* **WHAT YOU HAVE TO DO**
Copy exactly and only the lines running from the one that contains "left wrist: (393, 236)" to the final line of the data below, without the pictures.

Content starts

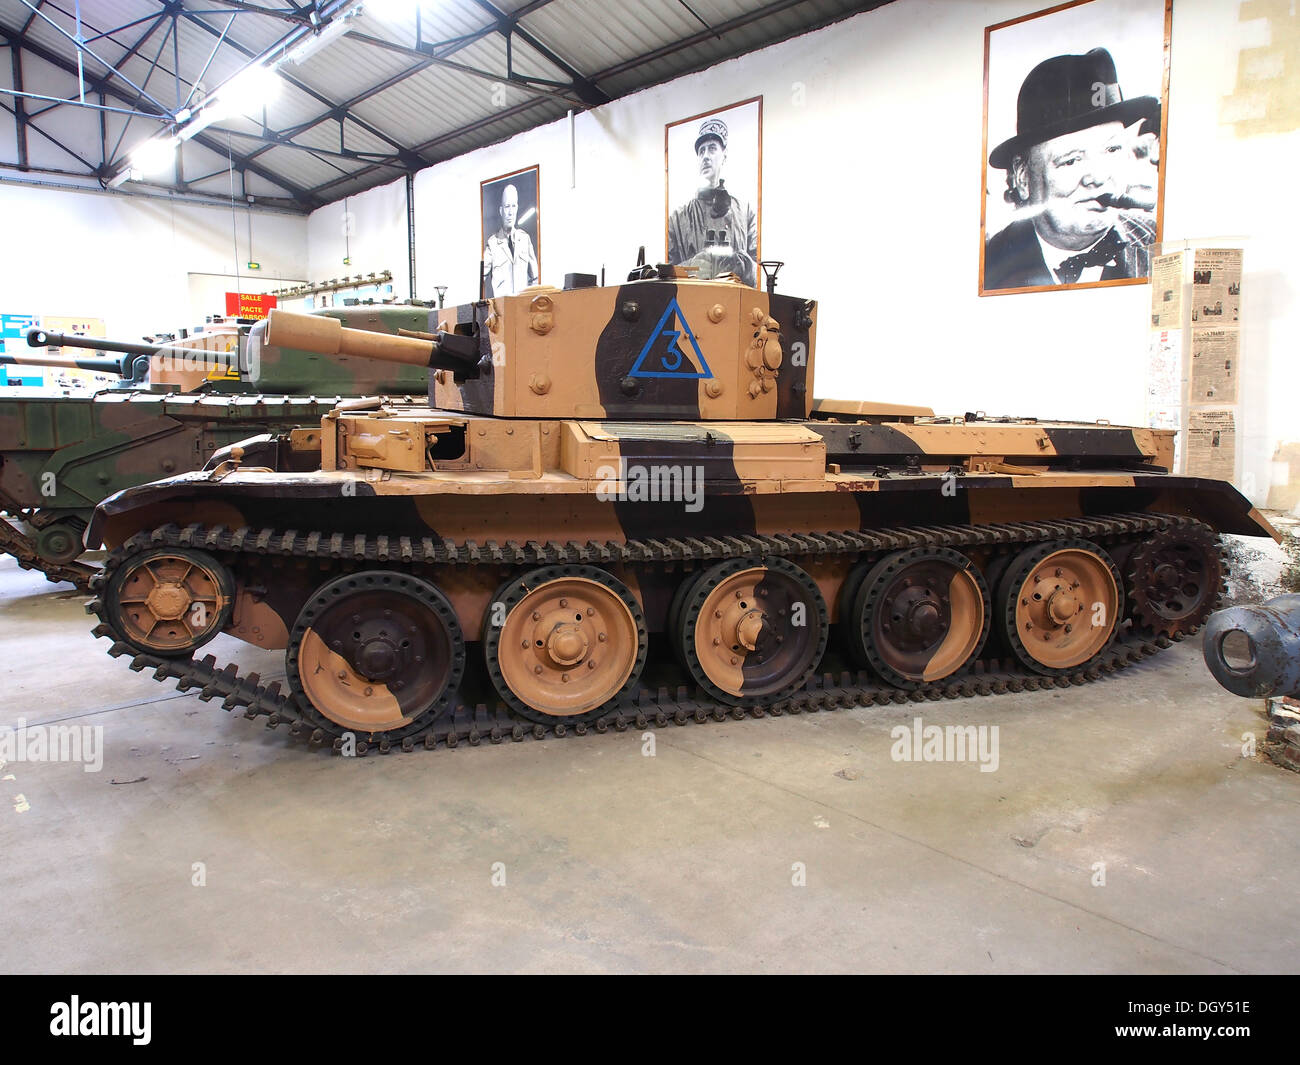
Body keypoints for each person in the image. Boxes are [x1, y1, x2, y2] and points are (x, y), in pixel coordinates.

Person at [984, 48, 1161, 291]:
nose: (1098, 178)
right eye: (1071, 160)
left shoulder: (1157, 243)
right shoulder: (988, 265)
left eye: (1112, 150)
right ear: (1023, 179)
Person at [667, 117, 759, 287]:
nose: (706, 157)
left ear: (724, 156)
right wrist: (692, 268)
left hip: (736, 304)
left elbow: (759, 272)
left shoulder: (745, 212)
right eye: (701, 151)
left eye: (712, 149)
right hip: (692, 306)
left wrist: (741, 264)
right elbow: (665, 276)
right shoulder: (678, 218)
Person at [482, 183, 538, 297]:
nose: (510, 212)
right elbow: (479, 279)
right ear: (501, 210)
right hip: (502, 310)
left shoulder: (524, 239)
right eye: (507, 206)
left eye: (513, 206)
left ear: (517, 208)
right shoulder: (492, 244)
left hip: (522, 308)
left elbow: (535, 278)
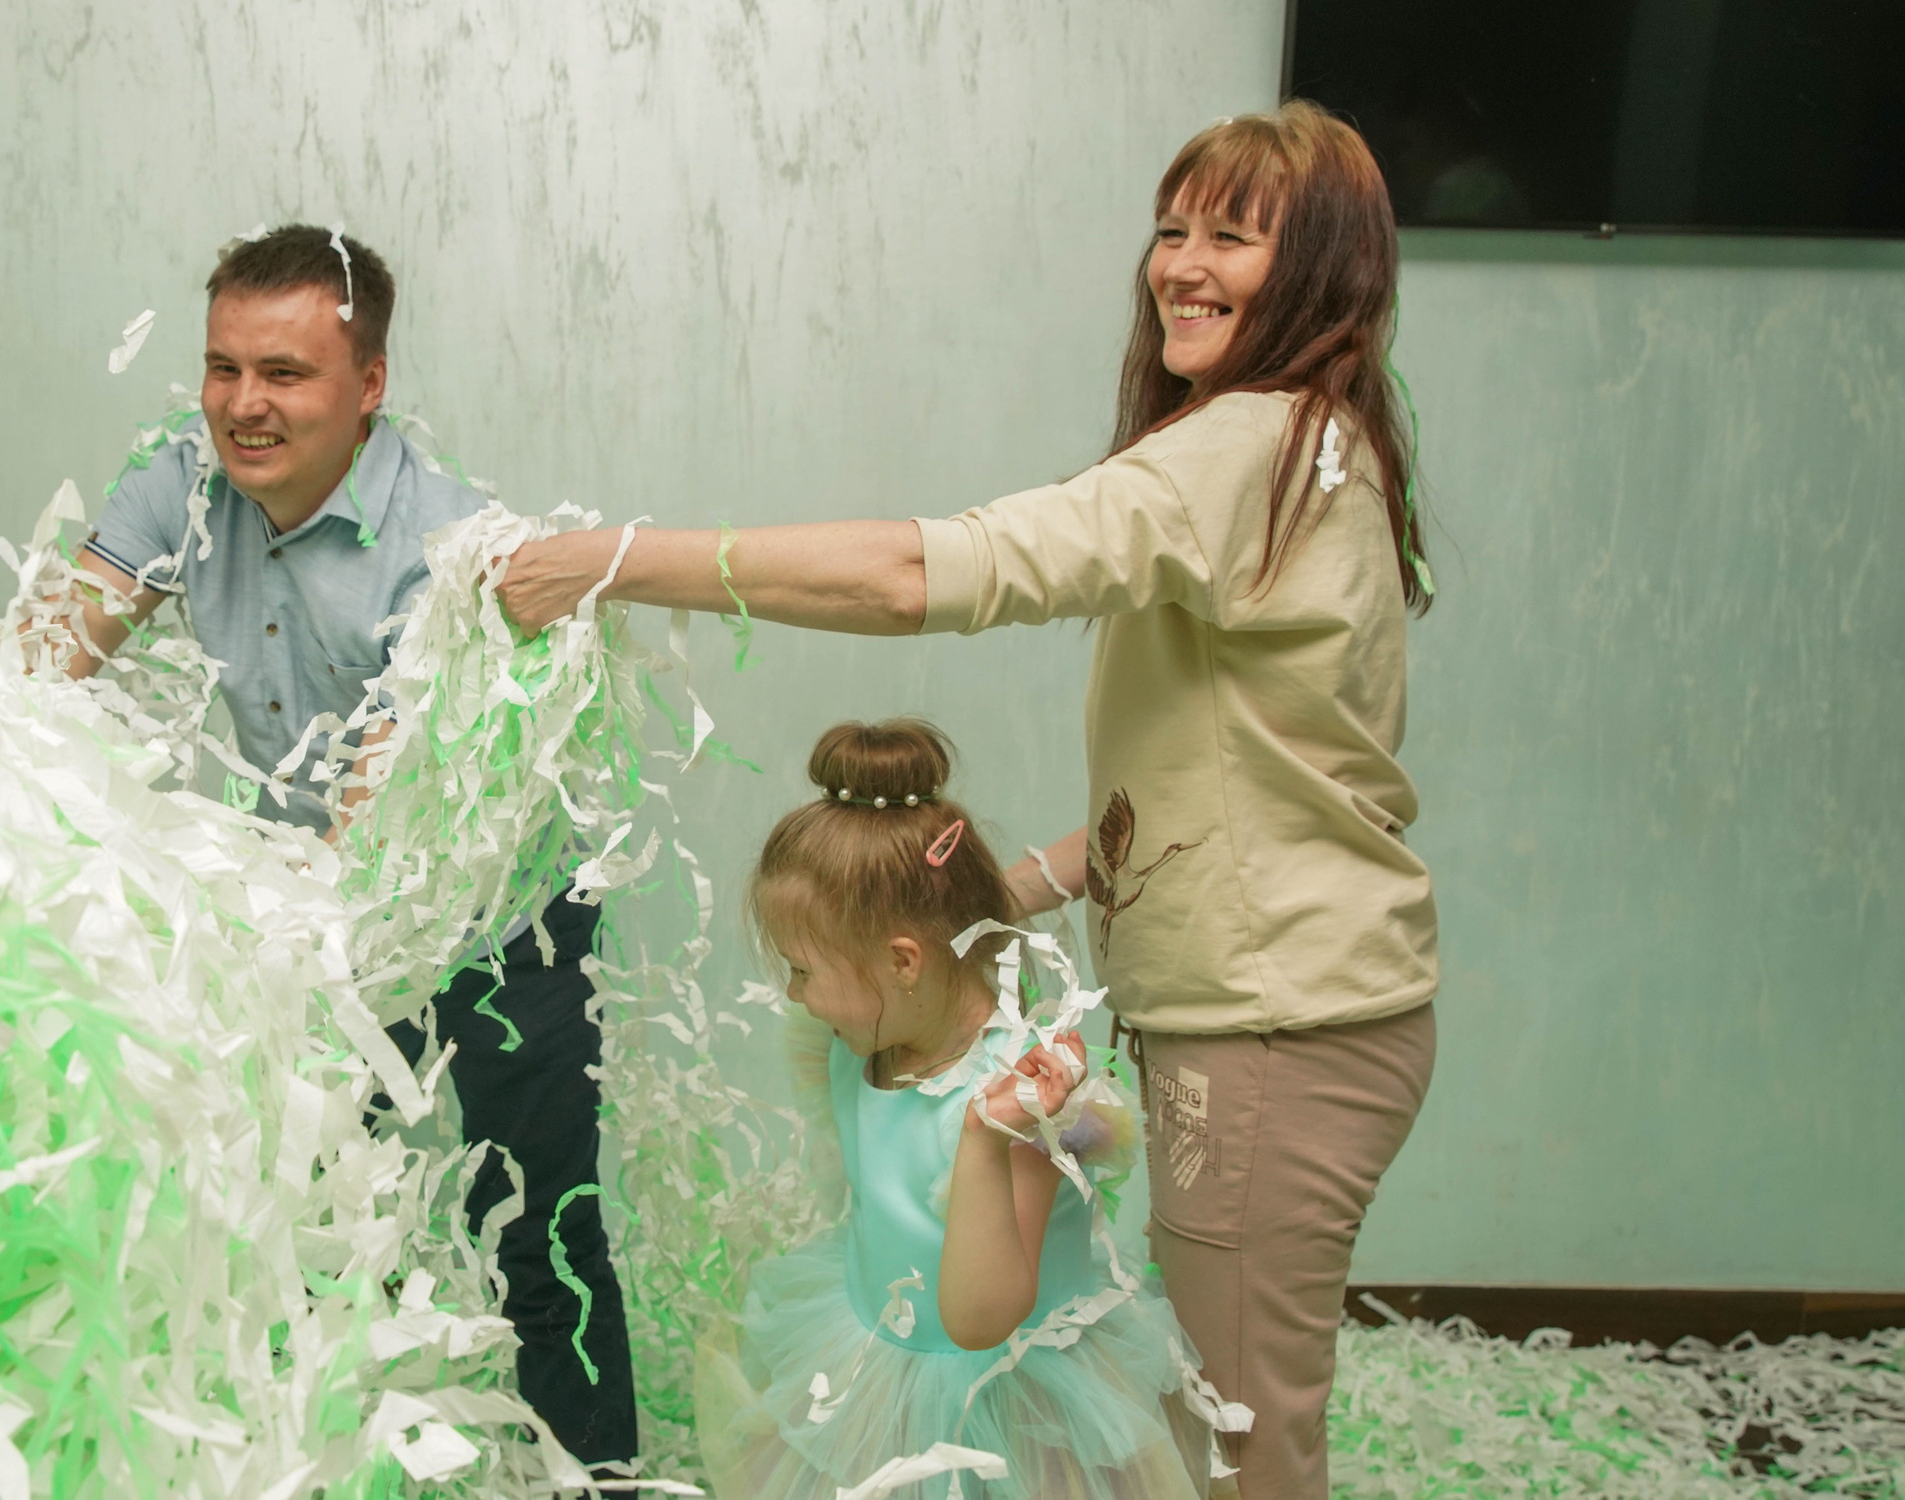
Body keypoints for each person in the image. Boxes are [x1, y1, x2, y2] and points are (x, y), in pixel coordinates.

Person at [498, 102, 1438, 1500]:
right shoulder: (1303, 443)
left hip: (1280, 1024)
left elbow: (918, 576)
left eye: (1231, 237)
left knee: (1239, 1442)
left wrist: (621, 558)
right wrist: (1014, 888)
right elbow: (1236, 781)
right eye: (1171, 228)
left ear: (1322, 273)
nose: (1178, 264)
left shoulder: (1254, 446)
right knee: (1232, 1414)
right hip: (1285, 1008)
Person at [34, 224, 639, 1474]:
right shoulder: (174, 485)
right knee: (299, 1220)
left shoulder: (451, 543)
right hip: (302, 906)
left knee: (532, 1225)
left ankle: (600, 1475)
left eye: (284, 374)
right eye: (223, 369)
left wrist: (261, 927)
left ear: (367, 387)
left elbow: (381, 814)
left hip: (491, 912)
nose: (243, 407)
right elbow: (44, 656)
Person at [698, 719, 1217, 1500]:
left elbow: (982, 1320)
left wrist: (982, 1135)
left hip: (1015, 1402)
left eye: (802, 969)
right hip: (876, 1366)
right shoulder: (858, 1042)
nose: (793, 994)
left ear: (903, 961)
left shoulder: (1031, 1097)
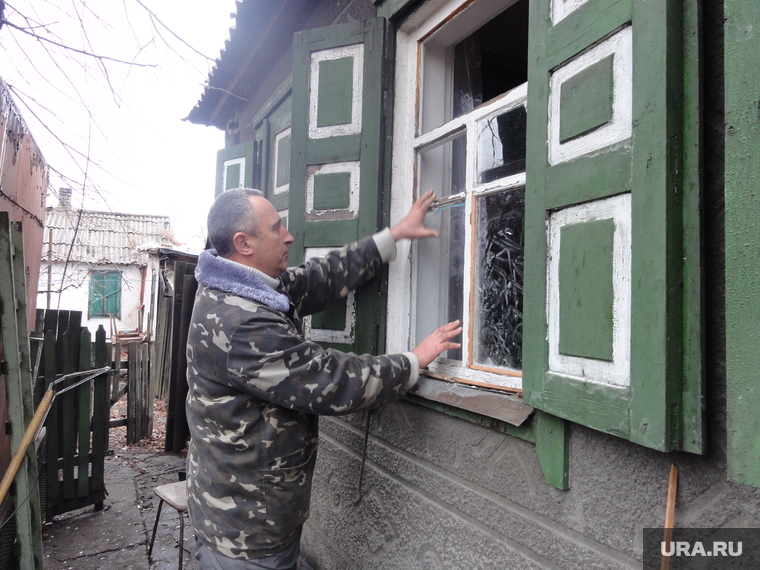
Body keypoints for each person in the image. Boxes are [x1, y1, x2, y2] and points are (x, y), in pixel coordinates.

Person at [186, 187, 461, 569]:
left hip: (241, 512)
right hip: (245, 534)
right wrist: (413, 361)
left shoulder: (237, 286)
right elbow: (331, 380)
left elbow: (317, 279)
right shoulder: (242, 324)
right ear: (243, 243)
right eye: (276, 228)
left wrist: (393, 236)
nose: (289, 236)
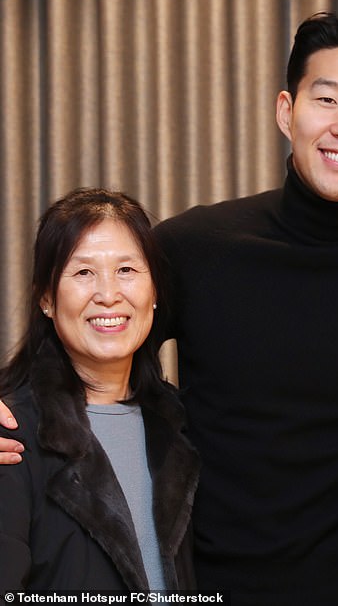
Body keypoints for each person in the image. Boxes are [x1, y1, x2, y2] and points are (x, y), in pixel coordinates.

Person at [0, 12, 338, 604]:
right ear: (286, 111)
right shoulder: (198, 246)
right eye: (327, 99)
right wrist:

Content ends

* **THE ANSWER**
left wrist: (393, 236)
nose: (289, 236)
Body keypoints for each person in the image. Boxes are [x1, y1, x2, y2] and points are (x, y), in pixel coordinates.

Person at [0, 12, 338, 604]:
right ear: (286, 111)
right shoulder: (198, 246)
right eye: (327, 99)
right wrist:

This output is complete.